Subuh sebentar lagi terbit. Yudhis lalu merangkak mengendap-endap di di bawah semak koral. Semalam, setelah mereka bertiga pesta arak yang hanya sebotol kecil itu, tiba-tiba Yudhis terpikirkan sebuah ide yang dapat menyelamatkan mereka bertiga setidaknya untuk semalam. Di Neraka Padma tempat dosa rakus mendapat hukuman, Yudhis menyarankan agar malam ketika para lebah menyerang pendosa mereka justru bersembunyi di koral saral para lebah. Biasanya, logis membuat manusia berlari tunggang langgang menghindari lebah yang mengejar. Namun kali ini, saat lebah mencari makanan dari minuman manis di perut para pendosa, saat itulah sarangnya kosong. Itu sebabnya, tempat paling aman untuk menghindari lebah adalah sarangnya sendiri.

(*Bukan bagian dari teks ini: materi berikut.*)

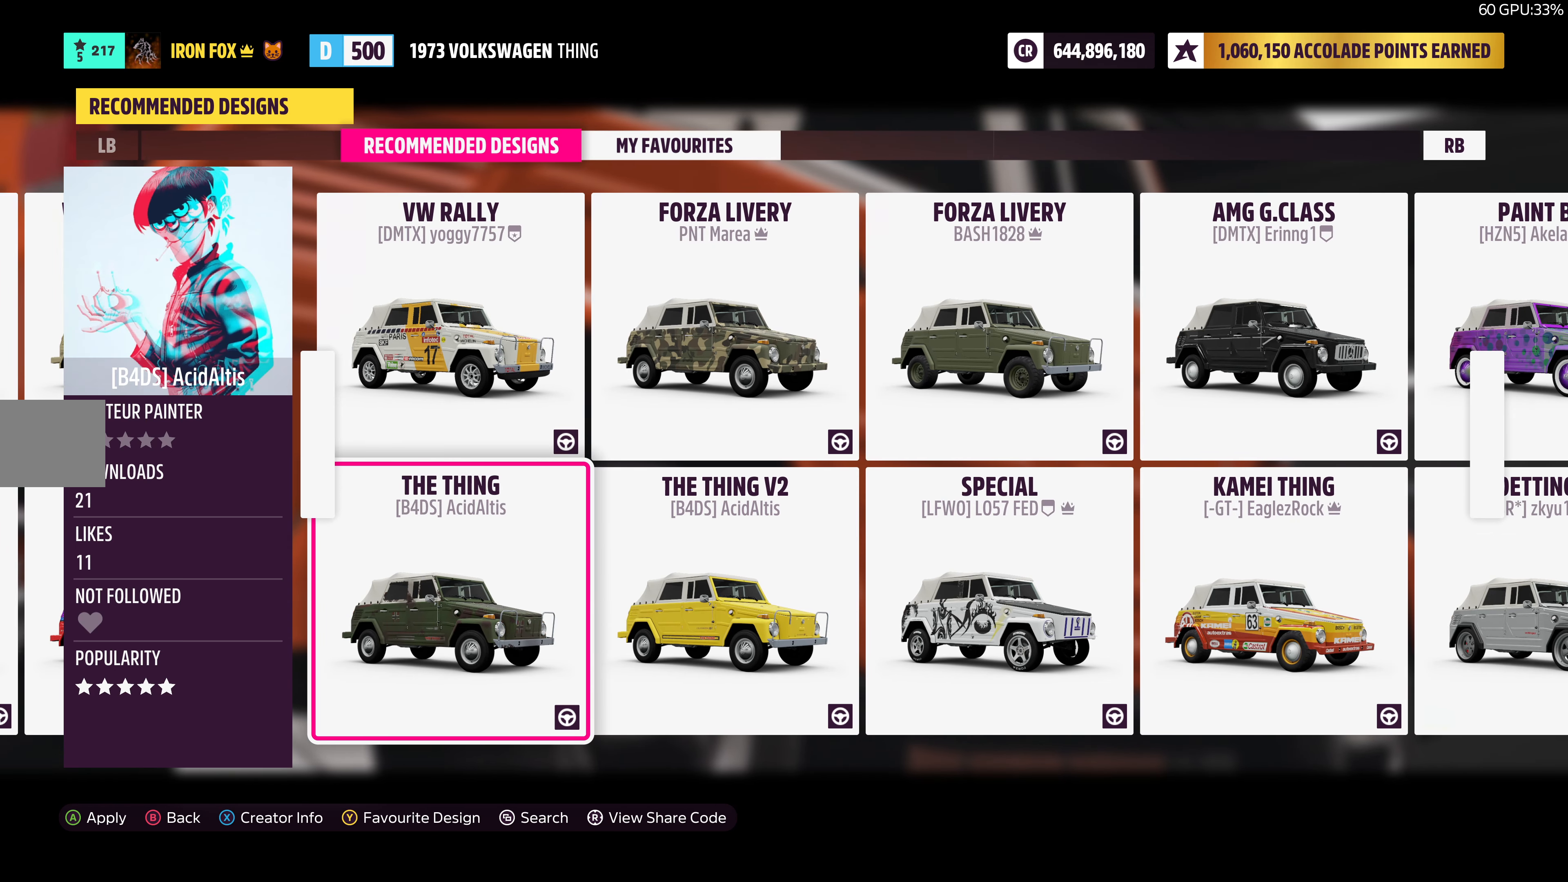
{"buttons": [], "left_stick": "center", "right_stick": "center", "events": []}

"Kamu tidak apa-apa?" tanya Yudhis pada Jesvari.

"Aku baik-baik saja, Mas Yudhis." yang menjawab malah Maxim.

"Siapa pula yang tanya keadaanmu, Maxim?" jawab Yudhis merasa sedikit kesal.

Maxim tak membalas perkataan Yudhis. Dia terdiam dengan mulut yang terlihat seperti sedang mengakali sesuatu yang terselip di celah gusinya. Bibirnya monyong memalukan seperti presenter gosip di TV.

"Kamu tak apa-apa, Maxim?"

Maxim masih tak menjawab. Dia mulai memasukkan jari-jemarinya ke dalam rongga mulut. Jesvari pun berkelakuan sama. Keduanya melakukan gerakan kumur-kumur seakan ada sesuatu yang mengganjal di rongga mulut.

Parahnya lagi, Yudhis juga mulai merasa demikian.

Dirasakannya langit-langit mulut terasa gatal. Namun saat lidahnya berusaha menyapu bagian tersebut justru semakin gatal. Terasa geli-geli basah seperti ratusan bulu-bulu sikat gigi yang menusuk setiap jengkal rongga mulut.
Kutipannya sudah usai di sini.